### Problem
Please restate the data below word for word, omitting all images.

[Stored data entries]

=== Section Start ===

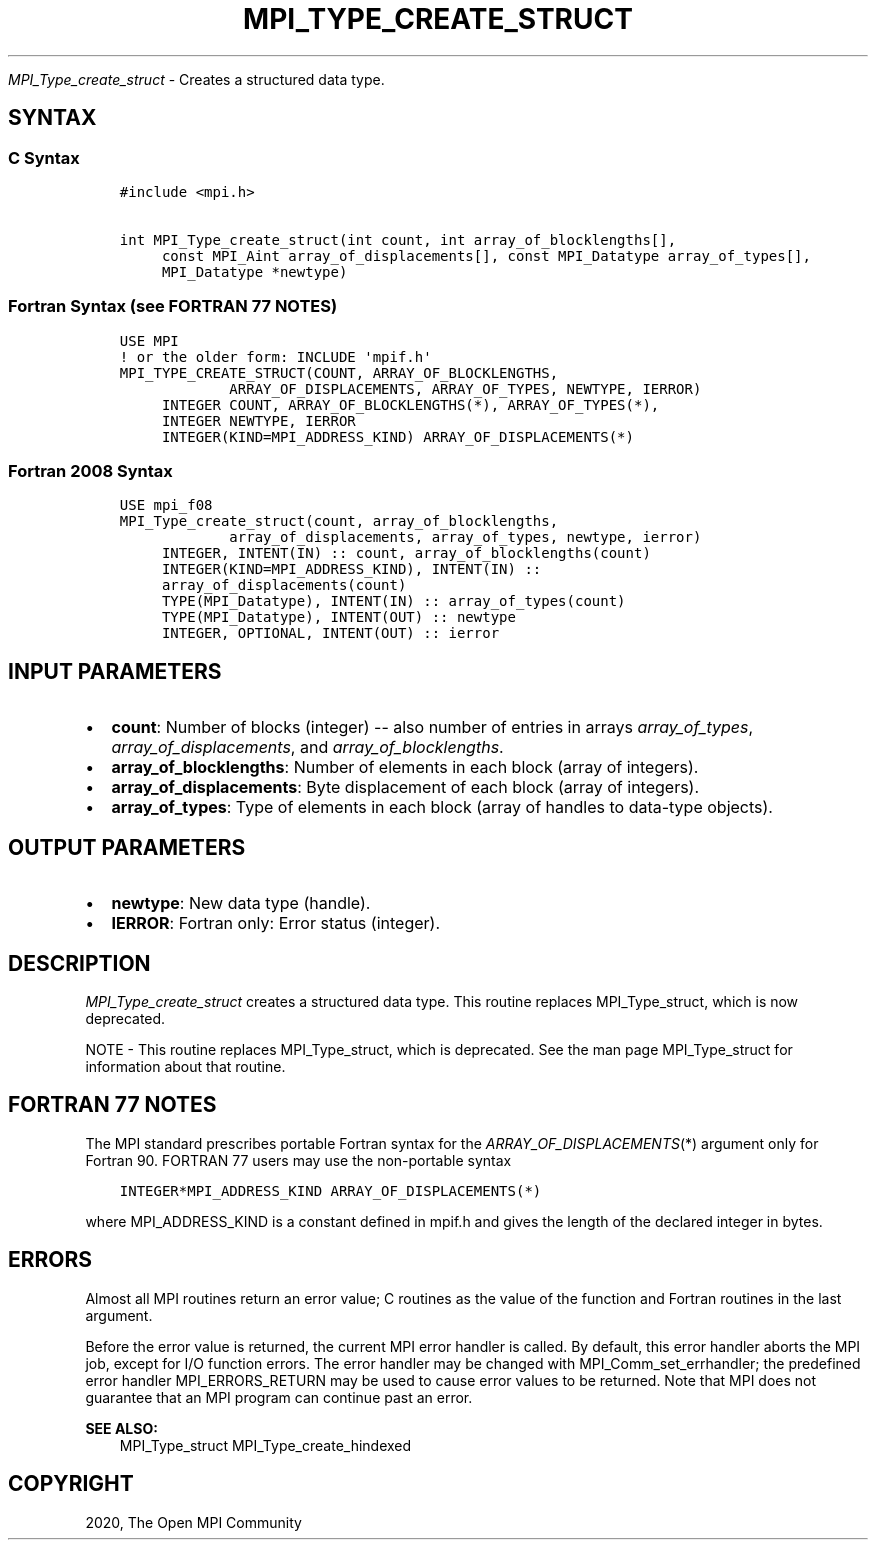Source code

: .\" Man page generated from reStructuredText.
.
.TH "MPI_TYPE_CREATE_STRUCT" "3" "Feb 20, 2022" "" "Open MPI"
.
.nr rst2man-indent-level 0
.
.de1 rstReportMargin
\\$1 \\n[an-margin]
level \\n[rst2man-indent-level]
level margin: \\n[rst2man-indent\\n[rst2man-indent-level]]
-
\\n[rst2man-indent0]
\\n[rst2man-indent1]
\\n[rst2man-indent2]
..
.de1 INDENT
.\" .rstReportMargin pre:
. RS \\$1
. nr rst2man-indent\\n[rst2man-indent-level] \\n[an-margin]
. nr rst2man-indent-level +1
.\" .rstReportMargin post:
..
.de UNINDENT
. RE
.\" indent \\n[an-margin]
.\" old: \\n[rst2man-indent\\n[rst2man-indent-level]]
.nr rst2man-indent-level -1
.\" new: \\n[rst2man-indent\\n[rst2man-indent-level]]
.in \\n[rst2man-indent\\n[rst2man-indent-level]]u
..
.sp
\fI\%MPI_Type_create_struct\fP \- Creates a structured data type.
.SH SYNTAX
.SS C Syntax
.INDENT 0.0
.INDENT 3.5
.sp
.nf
.ft C
#include <mpi.h>

int MPI_Type_create_struct(int count, int array_of_blocklengths[],
     const MPI_Aint array_of_displacements[], const MPI_Datatype array_of_types[],
     MPI_Datatype *newtype)
.ft P
.fi
.UNINDENT
.UNINDENT
.SS Fortran Syntax (see FORTRAN 77 NOTES)
.INDENT 0.0
.INDENT 3.5
.sp
.nf
.ft C
USE MPI
! or the older form: INCLUDE \(aqmpif.h\(aq
MPI_TYPE_CREATE_STRUCT(COUNT, ARRAY_OF_BLOCKLENGTHS,
             ARRAY_OF_DISPLACEMENTS, ARRAY_OF_TYPES, NEWTYPE, IERROR)
     INTEGER COUNT, ARRAY_OF_BLOCKLENGTHS(*), ARRAY_OF_TYPES(*),
     INTEGER NEWTYPE, IERROR
     INTEGER(KIND=MPI_ADDRESS_KIND) ARRAY_OF_DISPLACEMENTS(*)
.ft P
.fi
.UNINDENT
.UNINDENT
.SS Fortran 2008 Syntax
.INDENT 0.0
.INDENT 3.5
.sp
.nf
.ft C
USE mpi_f08
MPI_Type_create_struct(count, array_of_blocklengths,
             array_of_displacements, array_of_types, newtype, ierror)
     INTEGER, INTENT(IN) :: count, array_of_blocklengths(count)
     INTEGER(KIND=MPI_ADDRESS_KIND), INTENT(IN) ::
     array_of_displacements(count)
     TYPE(MPI_Datatype), INTENT(IN) :: array_of_types(count)
     TYPE(MPI_Datatype), INTENT(OUT) :: newtype
     INTEGER, OPTIONAL, INTENT(OUT) :: ierror
.ft P
.fi
.UNINDENT
.UNINDENT
.SH INPUT PARAMETERS
.INDENT 0.0
.IP \(bu 2
\fBcount\fP: Number of blocks (integer) \-\- also number of entries in arrays \fIarray_of_types\fP, \fIarray_of_displacements\fP, and \fIarray_of_blocklengths\fP\&.
.IP \(bu 2
\fBarray_of_blocklengths\fP: Number of elements in each block (array of integers).
.IP \(bu 2
\fBarray_of_displacements\fP: Byte displacement of each block (array of integers).
.IP \(bu 2
\fBarray_of_types\fP: Type of elements in each block (array of handles to data\-type objects).
.UNINDENT
.SH OUTPUT PARAMETERS
.INDENT 0.0
.IP \(bu 2
\fBnewtype\fP: New data type (handle).
.IP \(bu 2
\fBIERROR\fP: Fortran only: Error status (integer).
.UNINDENT
.SH DESCRIPTION
.sp
\fI\%MPI_Type_create_struct\fP creates a structured data type. This routine
replaces MPI_Type_struct, which is now deprecated.
.sp
NOTE \- This routine replaces MPI_Type_struct, which is deprecated. See
the man page MPI_Type_struct for information about that routine.
.SH FORTRAN 77 NOTES
.sp
The MPI standard prescribes portable Fortran syntax for the
\fIARRAY_OF_DISPLACEMENTS\fP(*) argument only for Fortran 90. FORTRAN 77
users may use the non\-portable syntax
.INDENT 0.0
.INDENT 3.5
.sp
.nf
.ft C
INTEGER*MPI_ADDRESS_KIND ARRAY_OF_DISPLACEMENTS(*)
.ft P
.fi
.UNINDENT
.UNINDENT
.sp
where MPI_ADDRESS_KIND is a constant defined in mpif.h and gives the
length of the declared integer in bytes.
.SH ERRORS
.sp
Almost all MPI routines return an error value; C routines as the value
of the function and Fortran routines in the last argument.
.sp
Before the error value is returned, the current MPI error handler is
called. By default, this error handler aborts the MPI job, except for
I/O function errors. The error handler may be changed with
MPI_Comm_set_errhandler; the predefined error handler MPI_ERRORS_RETURN
may be used to cause error values to be returned. Note that MPI does not
guarantee that an MPI program can continue past an error.
.sp
\fBSEE ALSO:\fP
.INDENT 0.0
.INDENT 3.5
MPI_Type_struct MPI_Type_create_hindexed
.UNINDENT
.UNINDENT
.SH COPYRIGHT
2020, The Open MPI Community
.\" Generated by docutils manpage writer.
.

=== Section End ===

### Task result
Source code

: .\" Man page generated from reStructuredText.
.
.TH "MPI_TYPE_CREATE_STRUCT" "3" "Feb 20, 2022" "" "Open MPI"
.
.nr rst2man-indent-level 0
.
.de1 rstReportMargin
\\$1 \\n[an-margin]
level \\n[rst2man-indent-level]
level margin: \\n[rst2man-indent\\n[rst2man-indent-level]]
-
\\n[rst2man-indent0]
\\n[rst2man-indent1]
\\n[rst2man-indent2]
..
.de1 INDENT
.\" .rstReportMargin pre:
. RS \\$1
. nr rst2man-indent\\n[rst2man-indent-level] \\n[an-margin]
. nr rst2man-indent-level +1
.\" .rstReportMargin post:
..
.de UNINDENT
. RE
.\" indent \\n[an-margin]
.\" old: \\n[rst2man-indent\\n[rst2man-indent-level]]
.nr rst2man-indent-level -1
.\" new: \\n[rst2man-indent\\n[rst2man-indent-level]]
.in \\n[rst2man-indent\\n[rst2man-indent-level]]u
..
.sp
\fI\%MPI_Type_create_struct\fP \- Creates a structured data type.
.SH SYNTAX
.SS C Syntax
.INDENT 0.0
.INDENT 3.5
.sp
.nf
.ft C
#include <mpi.h>

int MPI_Type_create_struct(int count, int array_of_blocklengths[],
     const MPI_Aint array_of_displacements[], const MPI_Datatype array_of_types[],
     MPI_Datatype *newtype)
.ft P
.fi
.UNINDENT
.UNINDENT
.SS Fortran Syntax (see FORTRAN 77 NOTES)
.INDENT 0.0
.INDENT 3.5
.sp
.nf
.ft C
USE MPI
! or the older form: INCLUDE \(aqmpif.h\(aq
MPI_TYPE_CREATE_STRUCT(COUNT, ARRAY_OF_BLOCKLENGTHS,
             ARRAY_OF_DISPLACEMENTS, ARRAY_OF_TYPES, NEWTYPE, IERROR)
     INTEGER COUNT, ARRAY_OF_BLOCKLENGTHS(*), ARRAY_OF_TYPES(*),
     INTEGER NEWTYPE, IERROR
     INTEGER(KIND=MPI_ADDRESS_KIND) ARRAY_OF_DISPLACEMENTS(*)
.ft P
.fi
.UNINDENT
.UNINDENT
.SS Fortran 2008 Syntax
.INDENT 0.0
.INDENT 3.5
.sp
.nf
.ft C
USE mpi_f08
MPI_Type_create_struct(count, array_of_blocklengths,
             array_of_displacements, array_of_types, newtype, ierror)
     INTEGER, INTENT(IN) :: count, array_of_blocklengths(count)
     INTEGER(KIND=MPI_ADDRESS_KIND), INTENT(IN) ::
     array_of_displacements(count)
     TYPE(MPI_Datatype), INTENT(IN) :: array_of_types(count)
     TYPE(MPI_Datatype), INTENT(OUT) :: newtype
     INTEGER, OPTIONAL, INTENT(OUT) :: ierror
.ft P
.fi
.UNINDENT
.UNINDENT
.SH INPUT PARAMETERS
.INDENT 0.0
.IP \(bu 2
\fBcount\fP: Number of blocks (integer) \-\- also number of entries in arrays \fIarray_of_types\fP, \fIarray_of_displacements\fP, and \fIarray_of_blocklengths\fP\&.
.IP \(bu 2
\fBarray_of_blocklengths\fP: Number of elements in each block (array of integers).
.IP \(bu 2
\fBarray_of_displacements\fP: Byte displacement of each block (array of integers).
.IP \(bu 2
\fBarray_of_types\fP: Type of elements in each block (array of handles to data\-type objects).
.UNINDENT
.SH OUTPUT PARAMETERS
.INDENT 0.0
.IP \(bu 2
\fBnewtype\fP: New data type (handle).
.IP \(bu 2
\fBIERROR\fP: Fortran only: Error status (integer).
.UNINDENT
.SH DESCRIPTION
.sp
\fI\%MPI_Type_create_struct\fP creates a structured data type. This routine
replaces MPI_Type_struct, which is now deprecated.
.sp
NOTE \- This routine replaces MPI_Type_struct, which is deprecated. See
the man page MPI_Type_struct for information about that routine.
.SH FORTRAN 77 NOTES
.sp
The MPI standard prescribes portable Fortran syntax for the
\fIARRAY_OF_DISPLACEMENTS\fP(*) argument only for Fortran 90. FORTRAN 77
users may use the non\-portable syntax
.INDENT 0.0
.INDENT 3.5
.sp
.nf
.ft C
INTEGER*MPI_ADDRESS_KIND ARRAY_OF_DISPLACEMENTS(*)
.ft P
.fi
.UNINDENT
.UNINDENT
.sp
where MPI_ADDRESS_KIND is a constant defined in mpif.h and gives the
length of the declared integer in bytes.
.SH ERRORS
.sp
Almost all MPI routines return an error value; C routines as the value
of the function and Fortran routines in the last argument.
.sp
Before the error value is returned, the current MPI error handler is
called. By default, this error handler aborts the MPI job, except for
I/O function errors. The error handler may be changed with
MPI_Comm_set_errhandler; the predefined error handler MPI_ERRORS_RETURN
may be used to cause error values to be returned. Note that MPI does not
guarantee that an MPI program can continue past an error.
.sp
\fBSEE ALSO:\fP
.INDENT 0.0
.INDENT 3.5
MPI_Type_struct MPI_Type_create_hindexed
.UNINDENT
.UNINDENT
.SH COPYRIGHT
2020, The Open MPI Community
.\" Generated by docutils manpage writer.
.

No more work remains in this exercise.